Outcome-Based Pricing Is the Inevitable End State — Build Toward It Now
Baker and David George both point to customer support (Decagon) as the proof case that outcome-based pricing works and is the natural business model for AI. The broader implication is that any company still pricing on seats or time-based SaaS is leaving money on the table AND is more vulnerable to disruption.
"You know, going back to the consumer business model, everybody's talking about affiliate fees... there will probably be some sort of affiliate fee. And again, that's just being paid for an outcome and kind of closing that loop." [00:27:34] — Gavin Baker
The Coding Token Moat Is Already Being Built — Move Now or Lose
Baker signals that the window to compete with Cursor in coding is closing fast due to token accumulation creating a data flywheel that will be very hard to replicate.
"Cursor now, they have a trillion tokens. And there will be a point where they have enough coding tokens that it's tough to catch them. But I think today, if you're a public coding company and you said, I'm going to lean in, I'm going to run it breakeven, I have an existing business, I'm going to attach it to everything — hey, you have a chance." [00:17:49] — Gavin Baker
The operating insight: in AI, token accumulation from real usage is becoming a durable moat. Any company that touches a specific domain (legal, medical, coding, finance) should be aggressively accumulating domain-specific inference data now, before the window closes.
6. Overlooked Insights
The Chinese Open-Source Model Ecosystem Is a Strategic Lifeline for Any Lab Without a Top-4 Checkpoint
This was mentioned in a single sentence but carries enormous strategic weight. Baker points out that any lab trying to train the next frontier model is at a severe disadvantage if they don't have access to a leading checkpoint — UNLESS they can use Chinese open-source models as a bootstrap.

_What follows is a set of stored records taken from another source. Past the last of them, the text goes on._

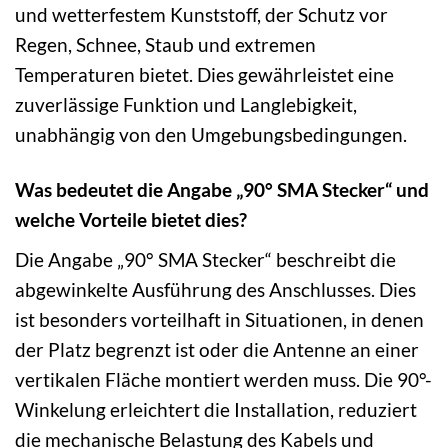
und wetterfestem Kunststoff, der Schutz vor
Regen, Schnee, Staub und extremen
Temperaturen bietet. Dies gewährleistet eine
zuverlässige Funktion und Langlebigkeit,
unabhängig von den Umgebungsbedingungen.
Was bedeutet die Angabe „90° SMA Stecker“ und
welche Vorteile bietet dies?
Die Angabe „90° SMA Stecker“ beschreibt die
abgewinkelte Ausführung des Anschlusses. Dies
ist besonders vorteilhaft in Situationen, in denen
der Platz begrenzt ist oder die Antenne an einer
vertikalen Fläche montiert werden muss. Die 90°-
Winkelung erleichtert die Installation, reduziert
die mechanische Belastung des Kabels und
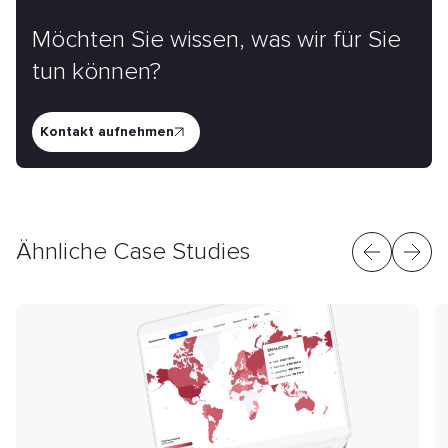
Möchten Sie wissen, was wir für Sie
tun können?
Kontakt aufnehmen
Ähnliche Case Studies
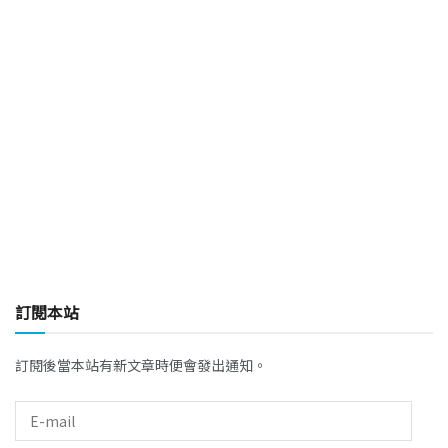
訂閱本站
訂閱後當本站有新文章時便會發出通知。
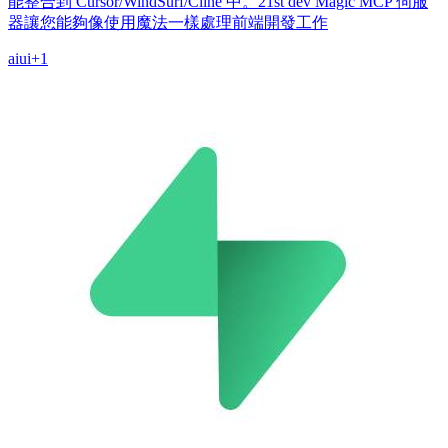
能整合到 Cursor/WindSurf/Cline 中。21st dev Magic MCP 伺服
器讓您能夠像使用魔法一樣處理前端開發工作
ai
ui
+
1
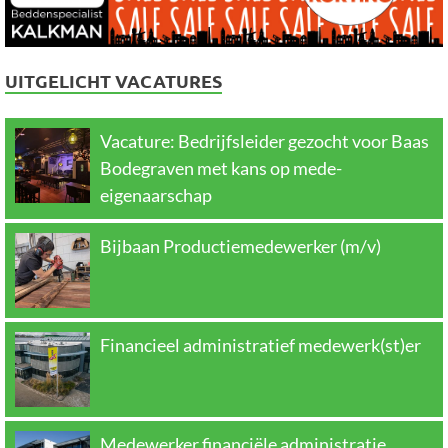
UITGELICHT VACATURES
Vacature: Bedrijfsleider gezocht voor Baas
Bodegraven met kans op mede-
eigenaarschap
Bijbaan Productiemedewerker (m/v)
Financieel administratief medewerk(st)er
Medewerker financiële administratie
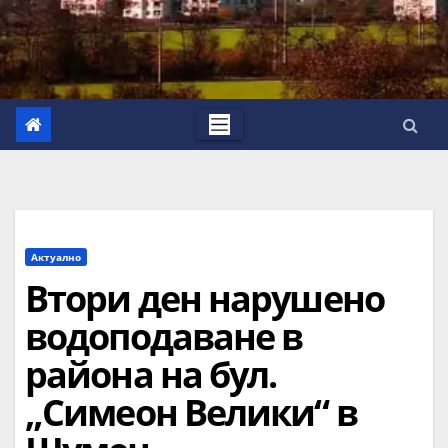
Актуално
Втори ден нарушено
водоподаване в
района на бул.
„Симеон Велики“ в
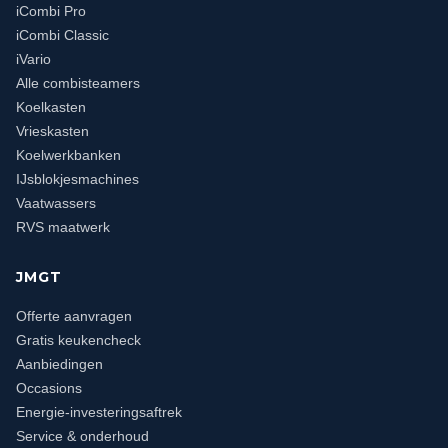
iCombi Pro
iCombi Classic
iVario
Alle combisteamers
Koelkasten
Vrieskasten
Koelwerkbanken
IJsblokjesmachines
Vaatwassers
RVS maatwerk
JMGT
Offerte aanvragen
Gratis keukencheck
Aanbiedingen
Occasions
Energie-investeringsaftrek
Service & onderhoud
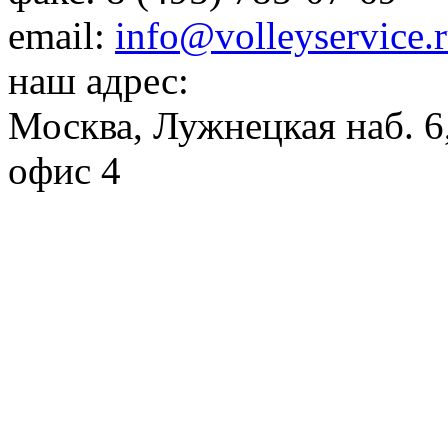
email:
info@volleyservice.
наш адрес:
Москва
,
Лужнецкая наб. 6,
офис 4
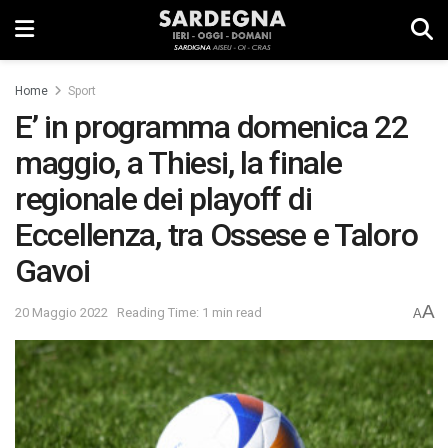
Home
Sport
E’ in programma domenica 22
maggio, a Thiesi, la finale
regionale dei playoff di
Eccellenza, tra Ossese e Taloro
Gavoi
A
20 Maggio 2022
Reading Time: 1 min read
A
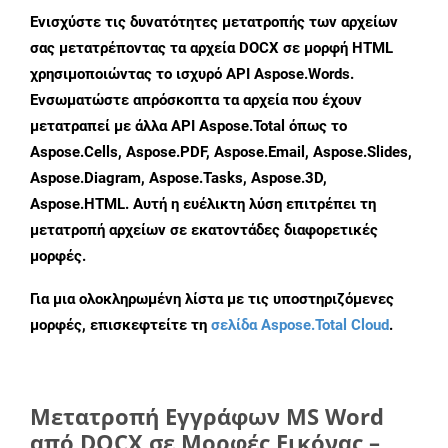
Ενισχύστε τις δυνατότητες μετατροπής των αρχείων
σας μετατρέποντας τα αρχεία DOCX σε μορφή HTML
χρησιμοποιώντας το ισχυρό API Aspose.Words.
Ενσωματώστε απρόσκοπτα τα αρχεία που έχουν
μετατραπεί με άλλα API Aspose.Total όπως το
Aspose.Cells, Aspose.PDF, Aspose.Email, Aspose.Slides,
Aspose.Diagram, Aspose.Tasks, Aspose.3D,
Aspose.HTML. Αυτή η ευέλικτη λύση επιτρέπει τη
μετατροπή αρχείων σε εκατοντάδες διαφορετικές
μορφές.
Για μια ολοκληρωμένη λίστα με τις υποστηριζόμενες
μορφές, επισκεφτείτε τη
σελίδα Aspose.Total Cloud
.
Μετατροπή Εγγράφων MS Word
από DOCX σε Μορφές Εικόνας –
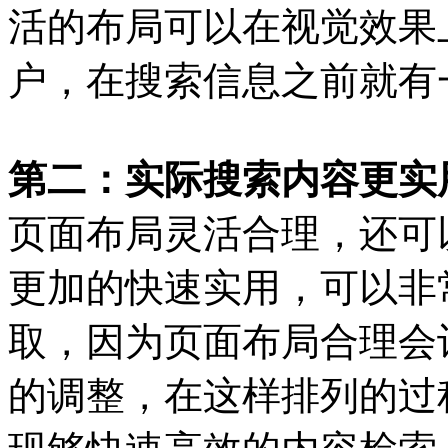
活的布局可以在视觉效果
户，在搜索信息之前就有
第二：实际搜索内容更实
页面布局灵活合理，还可
更加的快速实用，可以非
取，因为页面布局合理会
的调整，在这样排列的过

"In a strange way, the Chinese open source model ecosystem is a godsend to any American company that's trying to catch those four leading labs. Because the problem is, if you don't have Gemini 2.5 Pro, or a later checkpoint of Grok that we don't see, or a later GPT checkpoint, training the next model, you're at a big disadvantage." [00:21:56] — Gavin Baker
The non-obvious implication: the geopolitical framing around Chinese AI models (DeepSeek, etc.) as threats may be obscuring the fact that they are actually a competitive equalizer that benefits the entire American startup ecosystem trying to challenge the Mag7 labs. Any second-tier lab or well-funded startup should be thinking carefully about how to leverage open-source Chinese model releases as training bootstraps.

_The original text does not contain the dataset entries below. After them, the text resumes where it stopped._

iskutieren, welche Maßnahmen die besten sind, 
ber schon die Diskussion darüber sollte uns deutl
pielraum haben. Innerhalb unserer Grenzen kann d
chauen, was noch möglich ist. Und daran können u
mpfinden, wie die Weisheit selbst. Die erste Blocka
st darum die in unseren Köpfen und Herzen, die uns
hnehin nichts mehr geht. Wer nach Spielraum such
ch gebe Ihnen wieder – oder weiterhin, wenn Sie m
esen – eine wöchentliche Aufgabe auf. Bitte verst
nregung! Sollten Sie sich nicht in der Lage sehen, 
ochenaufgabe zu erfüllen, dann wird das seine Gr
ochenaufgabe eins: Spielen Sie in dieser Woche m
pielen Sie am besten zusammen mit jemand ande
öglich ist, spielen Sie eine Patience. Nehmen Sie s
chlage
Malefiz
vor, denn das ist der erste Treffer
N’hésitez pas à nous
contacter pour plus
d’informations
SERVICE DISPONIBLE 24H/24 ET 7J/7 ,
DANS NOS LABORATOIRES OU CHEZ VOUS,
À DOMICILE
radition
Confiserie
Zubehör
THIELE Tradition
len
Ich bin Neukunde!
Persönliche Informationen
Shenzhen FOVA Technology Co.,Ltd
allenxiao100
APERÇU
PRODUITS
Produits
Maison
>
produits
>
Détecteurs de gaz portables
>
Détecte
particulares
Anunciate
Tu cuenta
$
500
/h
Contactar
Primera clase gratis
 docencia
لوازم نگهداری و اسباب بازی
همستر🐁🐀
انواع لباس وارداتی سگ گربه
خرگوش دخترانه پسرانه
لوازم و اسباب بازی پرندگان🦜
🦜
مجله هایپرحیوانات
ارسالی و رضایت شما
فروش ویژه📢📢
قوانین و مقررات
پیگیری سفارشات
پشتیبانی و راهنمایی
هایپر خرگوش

Google's Litigation Posture, Not Capability, Is What Kept the Browser Open — This Window Is Closing
Baker makes a throwaway observation that Google deliberately held back on launching an AI browser because of active antitrust litigation with the government — not because it couldn't execute. This means the moment that legal constraint lifts or shifts, Google has 5 billion Chrome users it can instantly redirect into an AI-native browsing experience, potentially making OpenAI's and Anthropic's browser launches moot overnight.

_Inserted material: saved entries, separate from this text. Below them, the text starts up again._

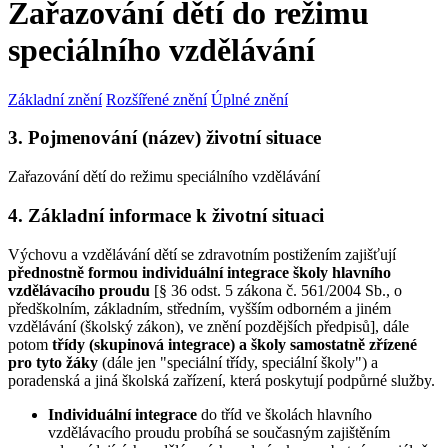
Zařazování dětí do režimu
speciálního vzdělávání
Základní znění
Rozšířené znění
Úplné znění
3. Pojmenování (název) životní situace
Zařazování dětí do režimu speciálního vzdělávání
4. Základní informace k životní situaci
Výchovu a vzdělávání dětí se zdravotním postižením zajišťují
přednostně formou individuální integrace školy hlavního
vzdělávacího proudu
[§ 36 odst. 5 zákona č. 561/2004 Sb., o
předškolním, základním, středním, vyšším odborném a jiném
vzdělávání (školský zákon), ve znění pozdějších předpisů], dále
potom
třídy (skupinová integrace)
a školy samostatně zřízené
pro tyto žáky
(dále jen "speciální třídy, speciální školy") a
poradenská a jiná školská zařízení, která poskytují podpůrné služby.
Individuální integrace
do tříd ve školách hlavního
vzdělávacího proudu probíhá se současným zajištěním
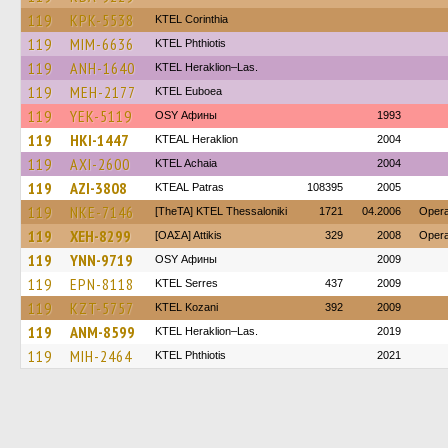
119
KPK-5538
KTEL Corinthia
119
MIM-6636
ΚΤΕL Phthiotis
119
ANH-1640
KTEL Heraklion–Las.
119
MEH-2177
ΚΤΕL Euboea
119
YEK-5119
OSY Афины
1993
119
HKI-1447
KTEAL Heraklion
2004
119
AXI-2600
KTEL Achaia
2004
119
AZI-3808
KTEAL Patras
108395
2005
119
NKE-7146
[TheTA] KTEL Thessaloniki
1721
04.2006
Opera
119
XEH-8299
[ΟΑΣΑ] Αttikis
329
2008
Opera
119
YNN-9719
OSY Афины
2009
119
EPN-8118
KTEL Serres
437
2009
119
KZT-5757
ΚΤΕL Kozani
392
2009
119
ANM-8599
KTEL Heraklion–Las.
2019
119
MIH-2464
ΚΤΕL Phthiotis
2021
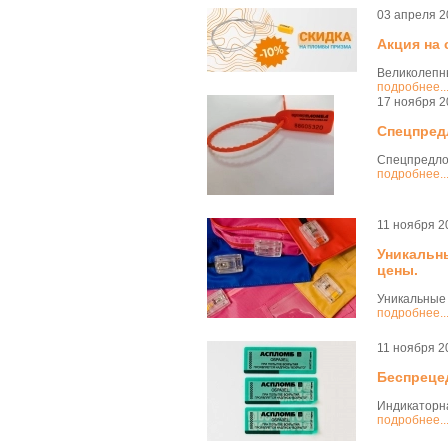
03 апреля 2
Акция на
Великолепн
подробнее..
17 ноября 2
Спецпред
Спецпредло
подробнее..
11 ноября 2
Уникальн
цены.
Уникальные 
подробнее..
11 ноября 2
Беспреце
Индикаторн
подробнее..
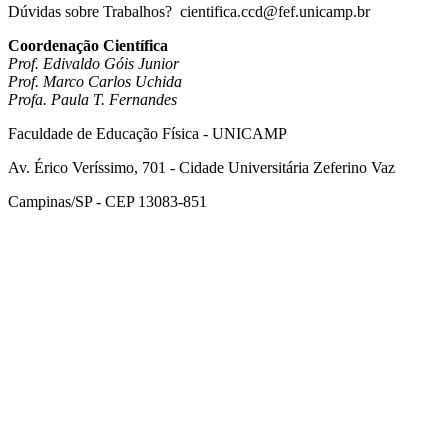
Dúvidas sobre Trabalhos? cientifica.ccd@fef.unicamp.br
Coordenação Científica
Prof. Edivaldo Góis Junior
Prof. Marco Carlos Uchida
Profa. Paula T. Fernandes
Faculdade de Educação Física - UNICAMP
Av. Érico Veríssimo, 701 - Cidade Universitária Zeferino Vaz
Campinas/SP - CEP 13083-851
Link para o Facebook
Link para o Instagram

"They are very cautious. You know, they're currently in litigation with the government. And they could easily do this and probably do it even better. But they didn't want to be first. So now you have two AI native companies with their own browsers. Let them run for three to six months. Get a little head start. And then, wow, here we are. We had to do this." [00:19:44] — Gavin Baker
The investment implication: the AI browser opportunity is not a durable wedge against Google — it's a window that Google's legal situation has temporarily left open. Any company betting on browser as a long-term moat should stress-test that thesis against the scenario where Google's antitrust posture shifts and Chrome becomes an AI-native interface overnight.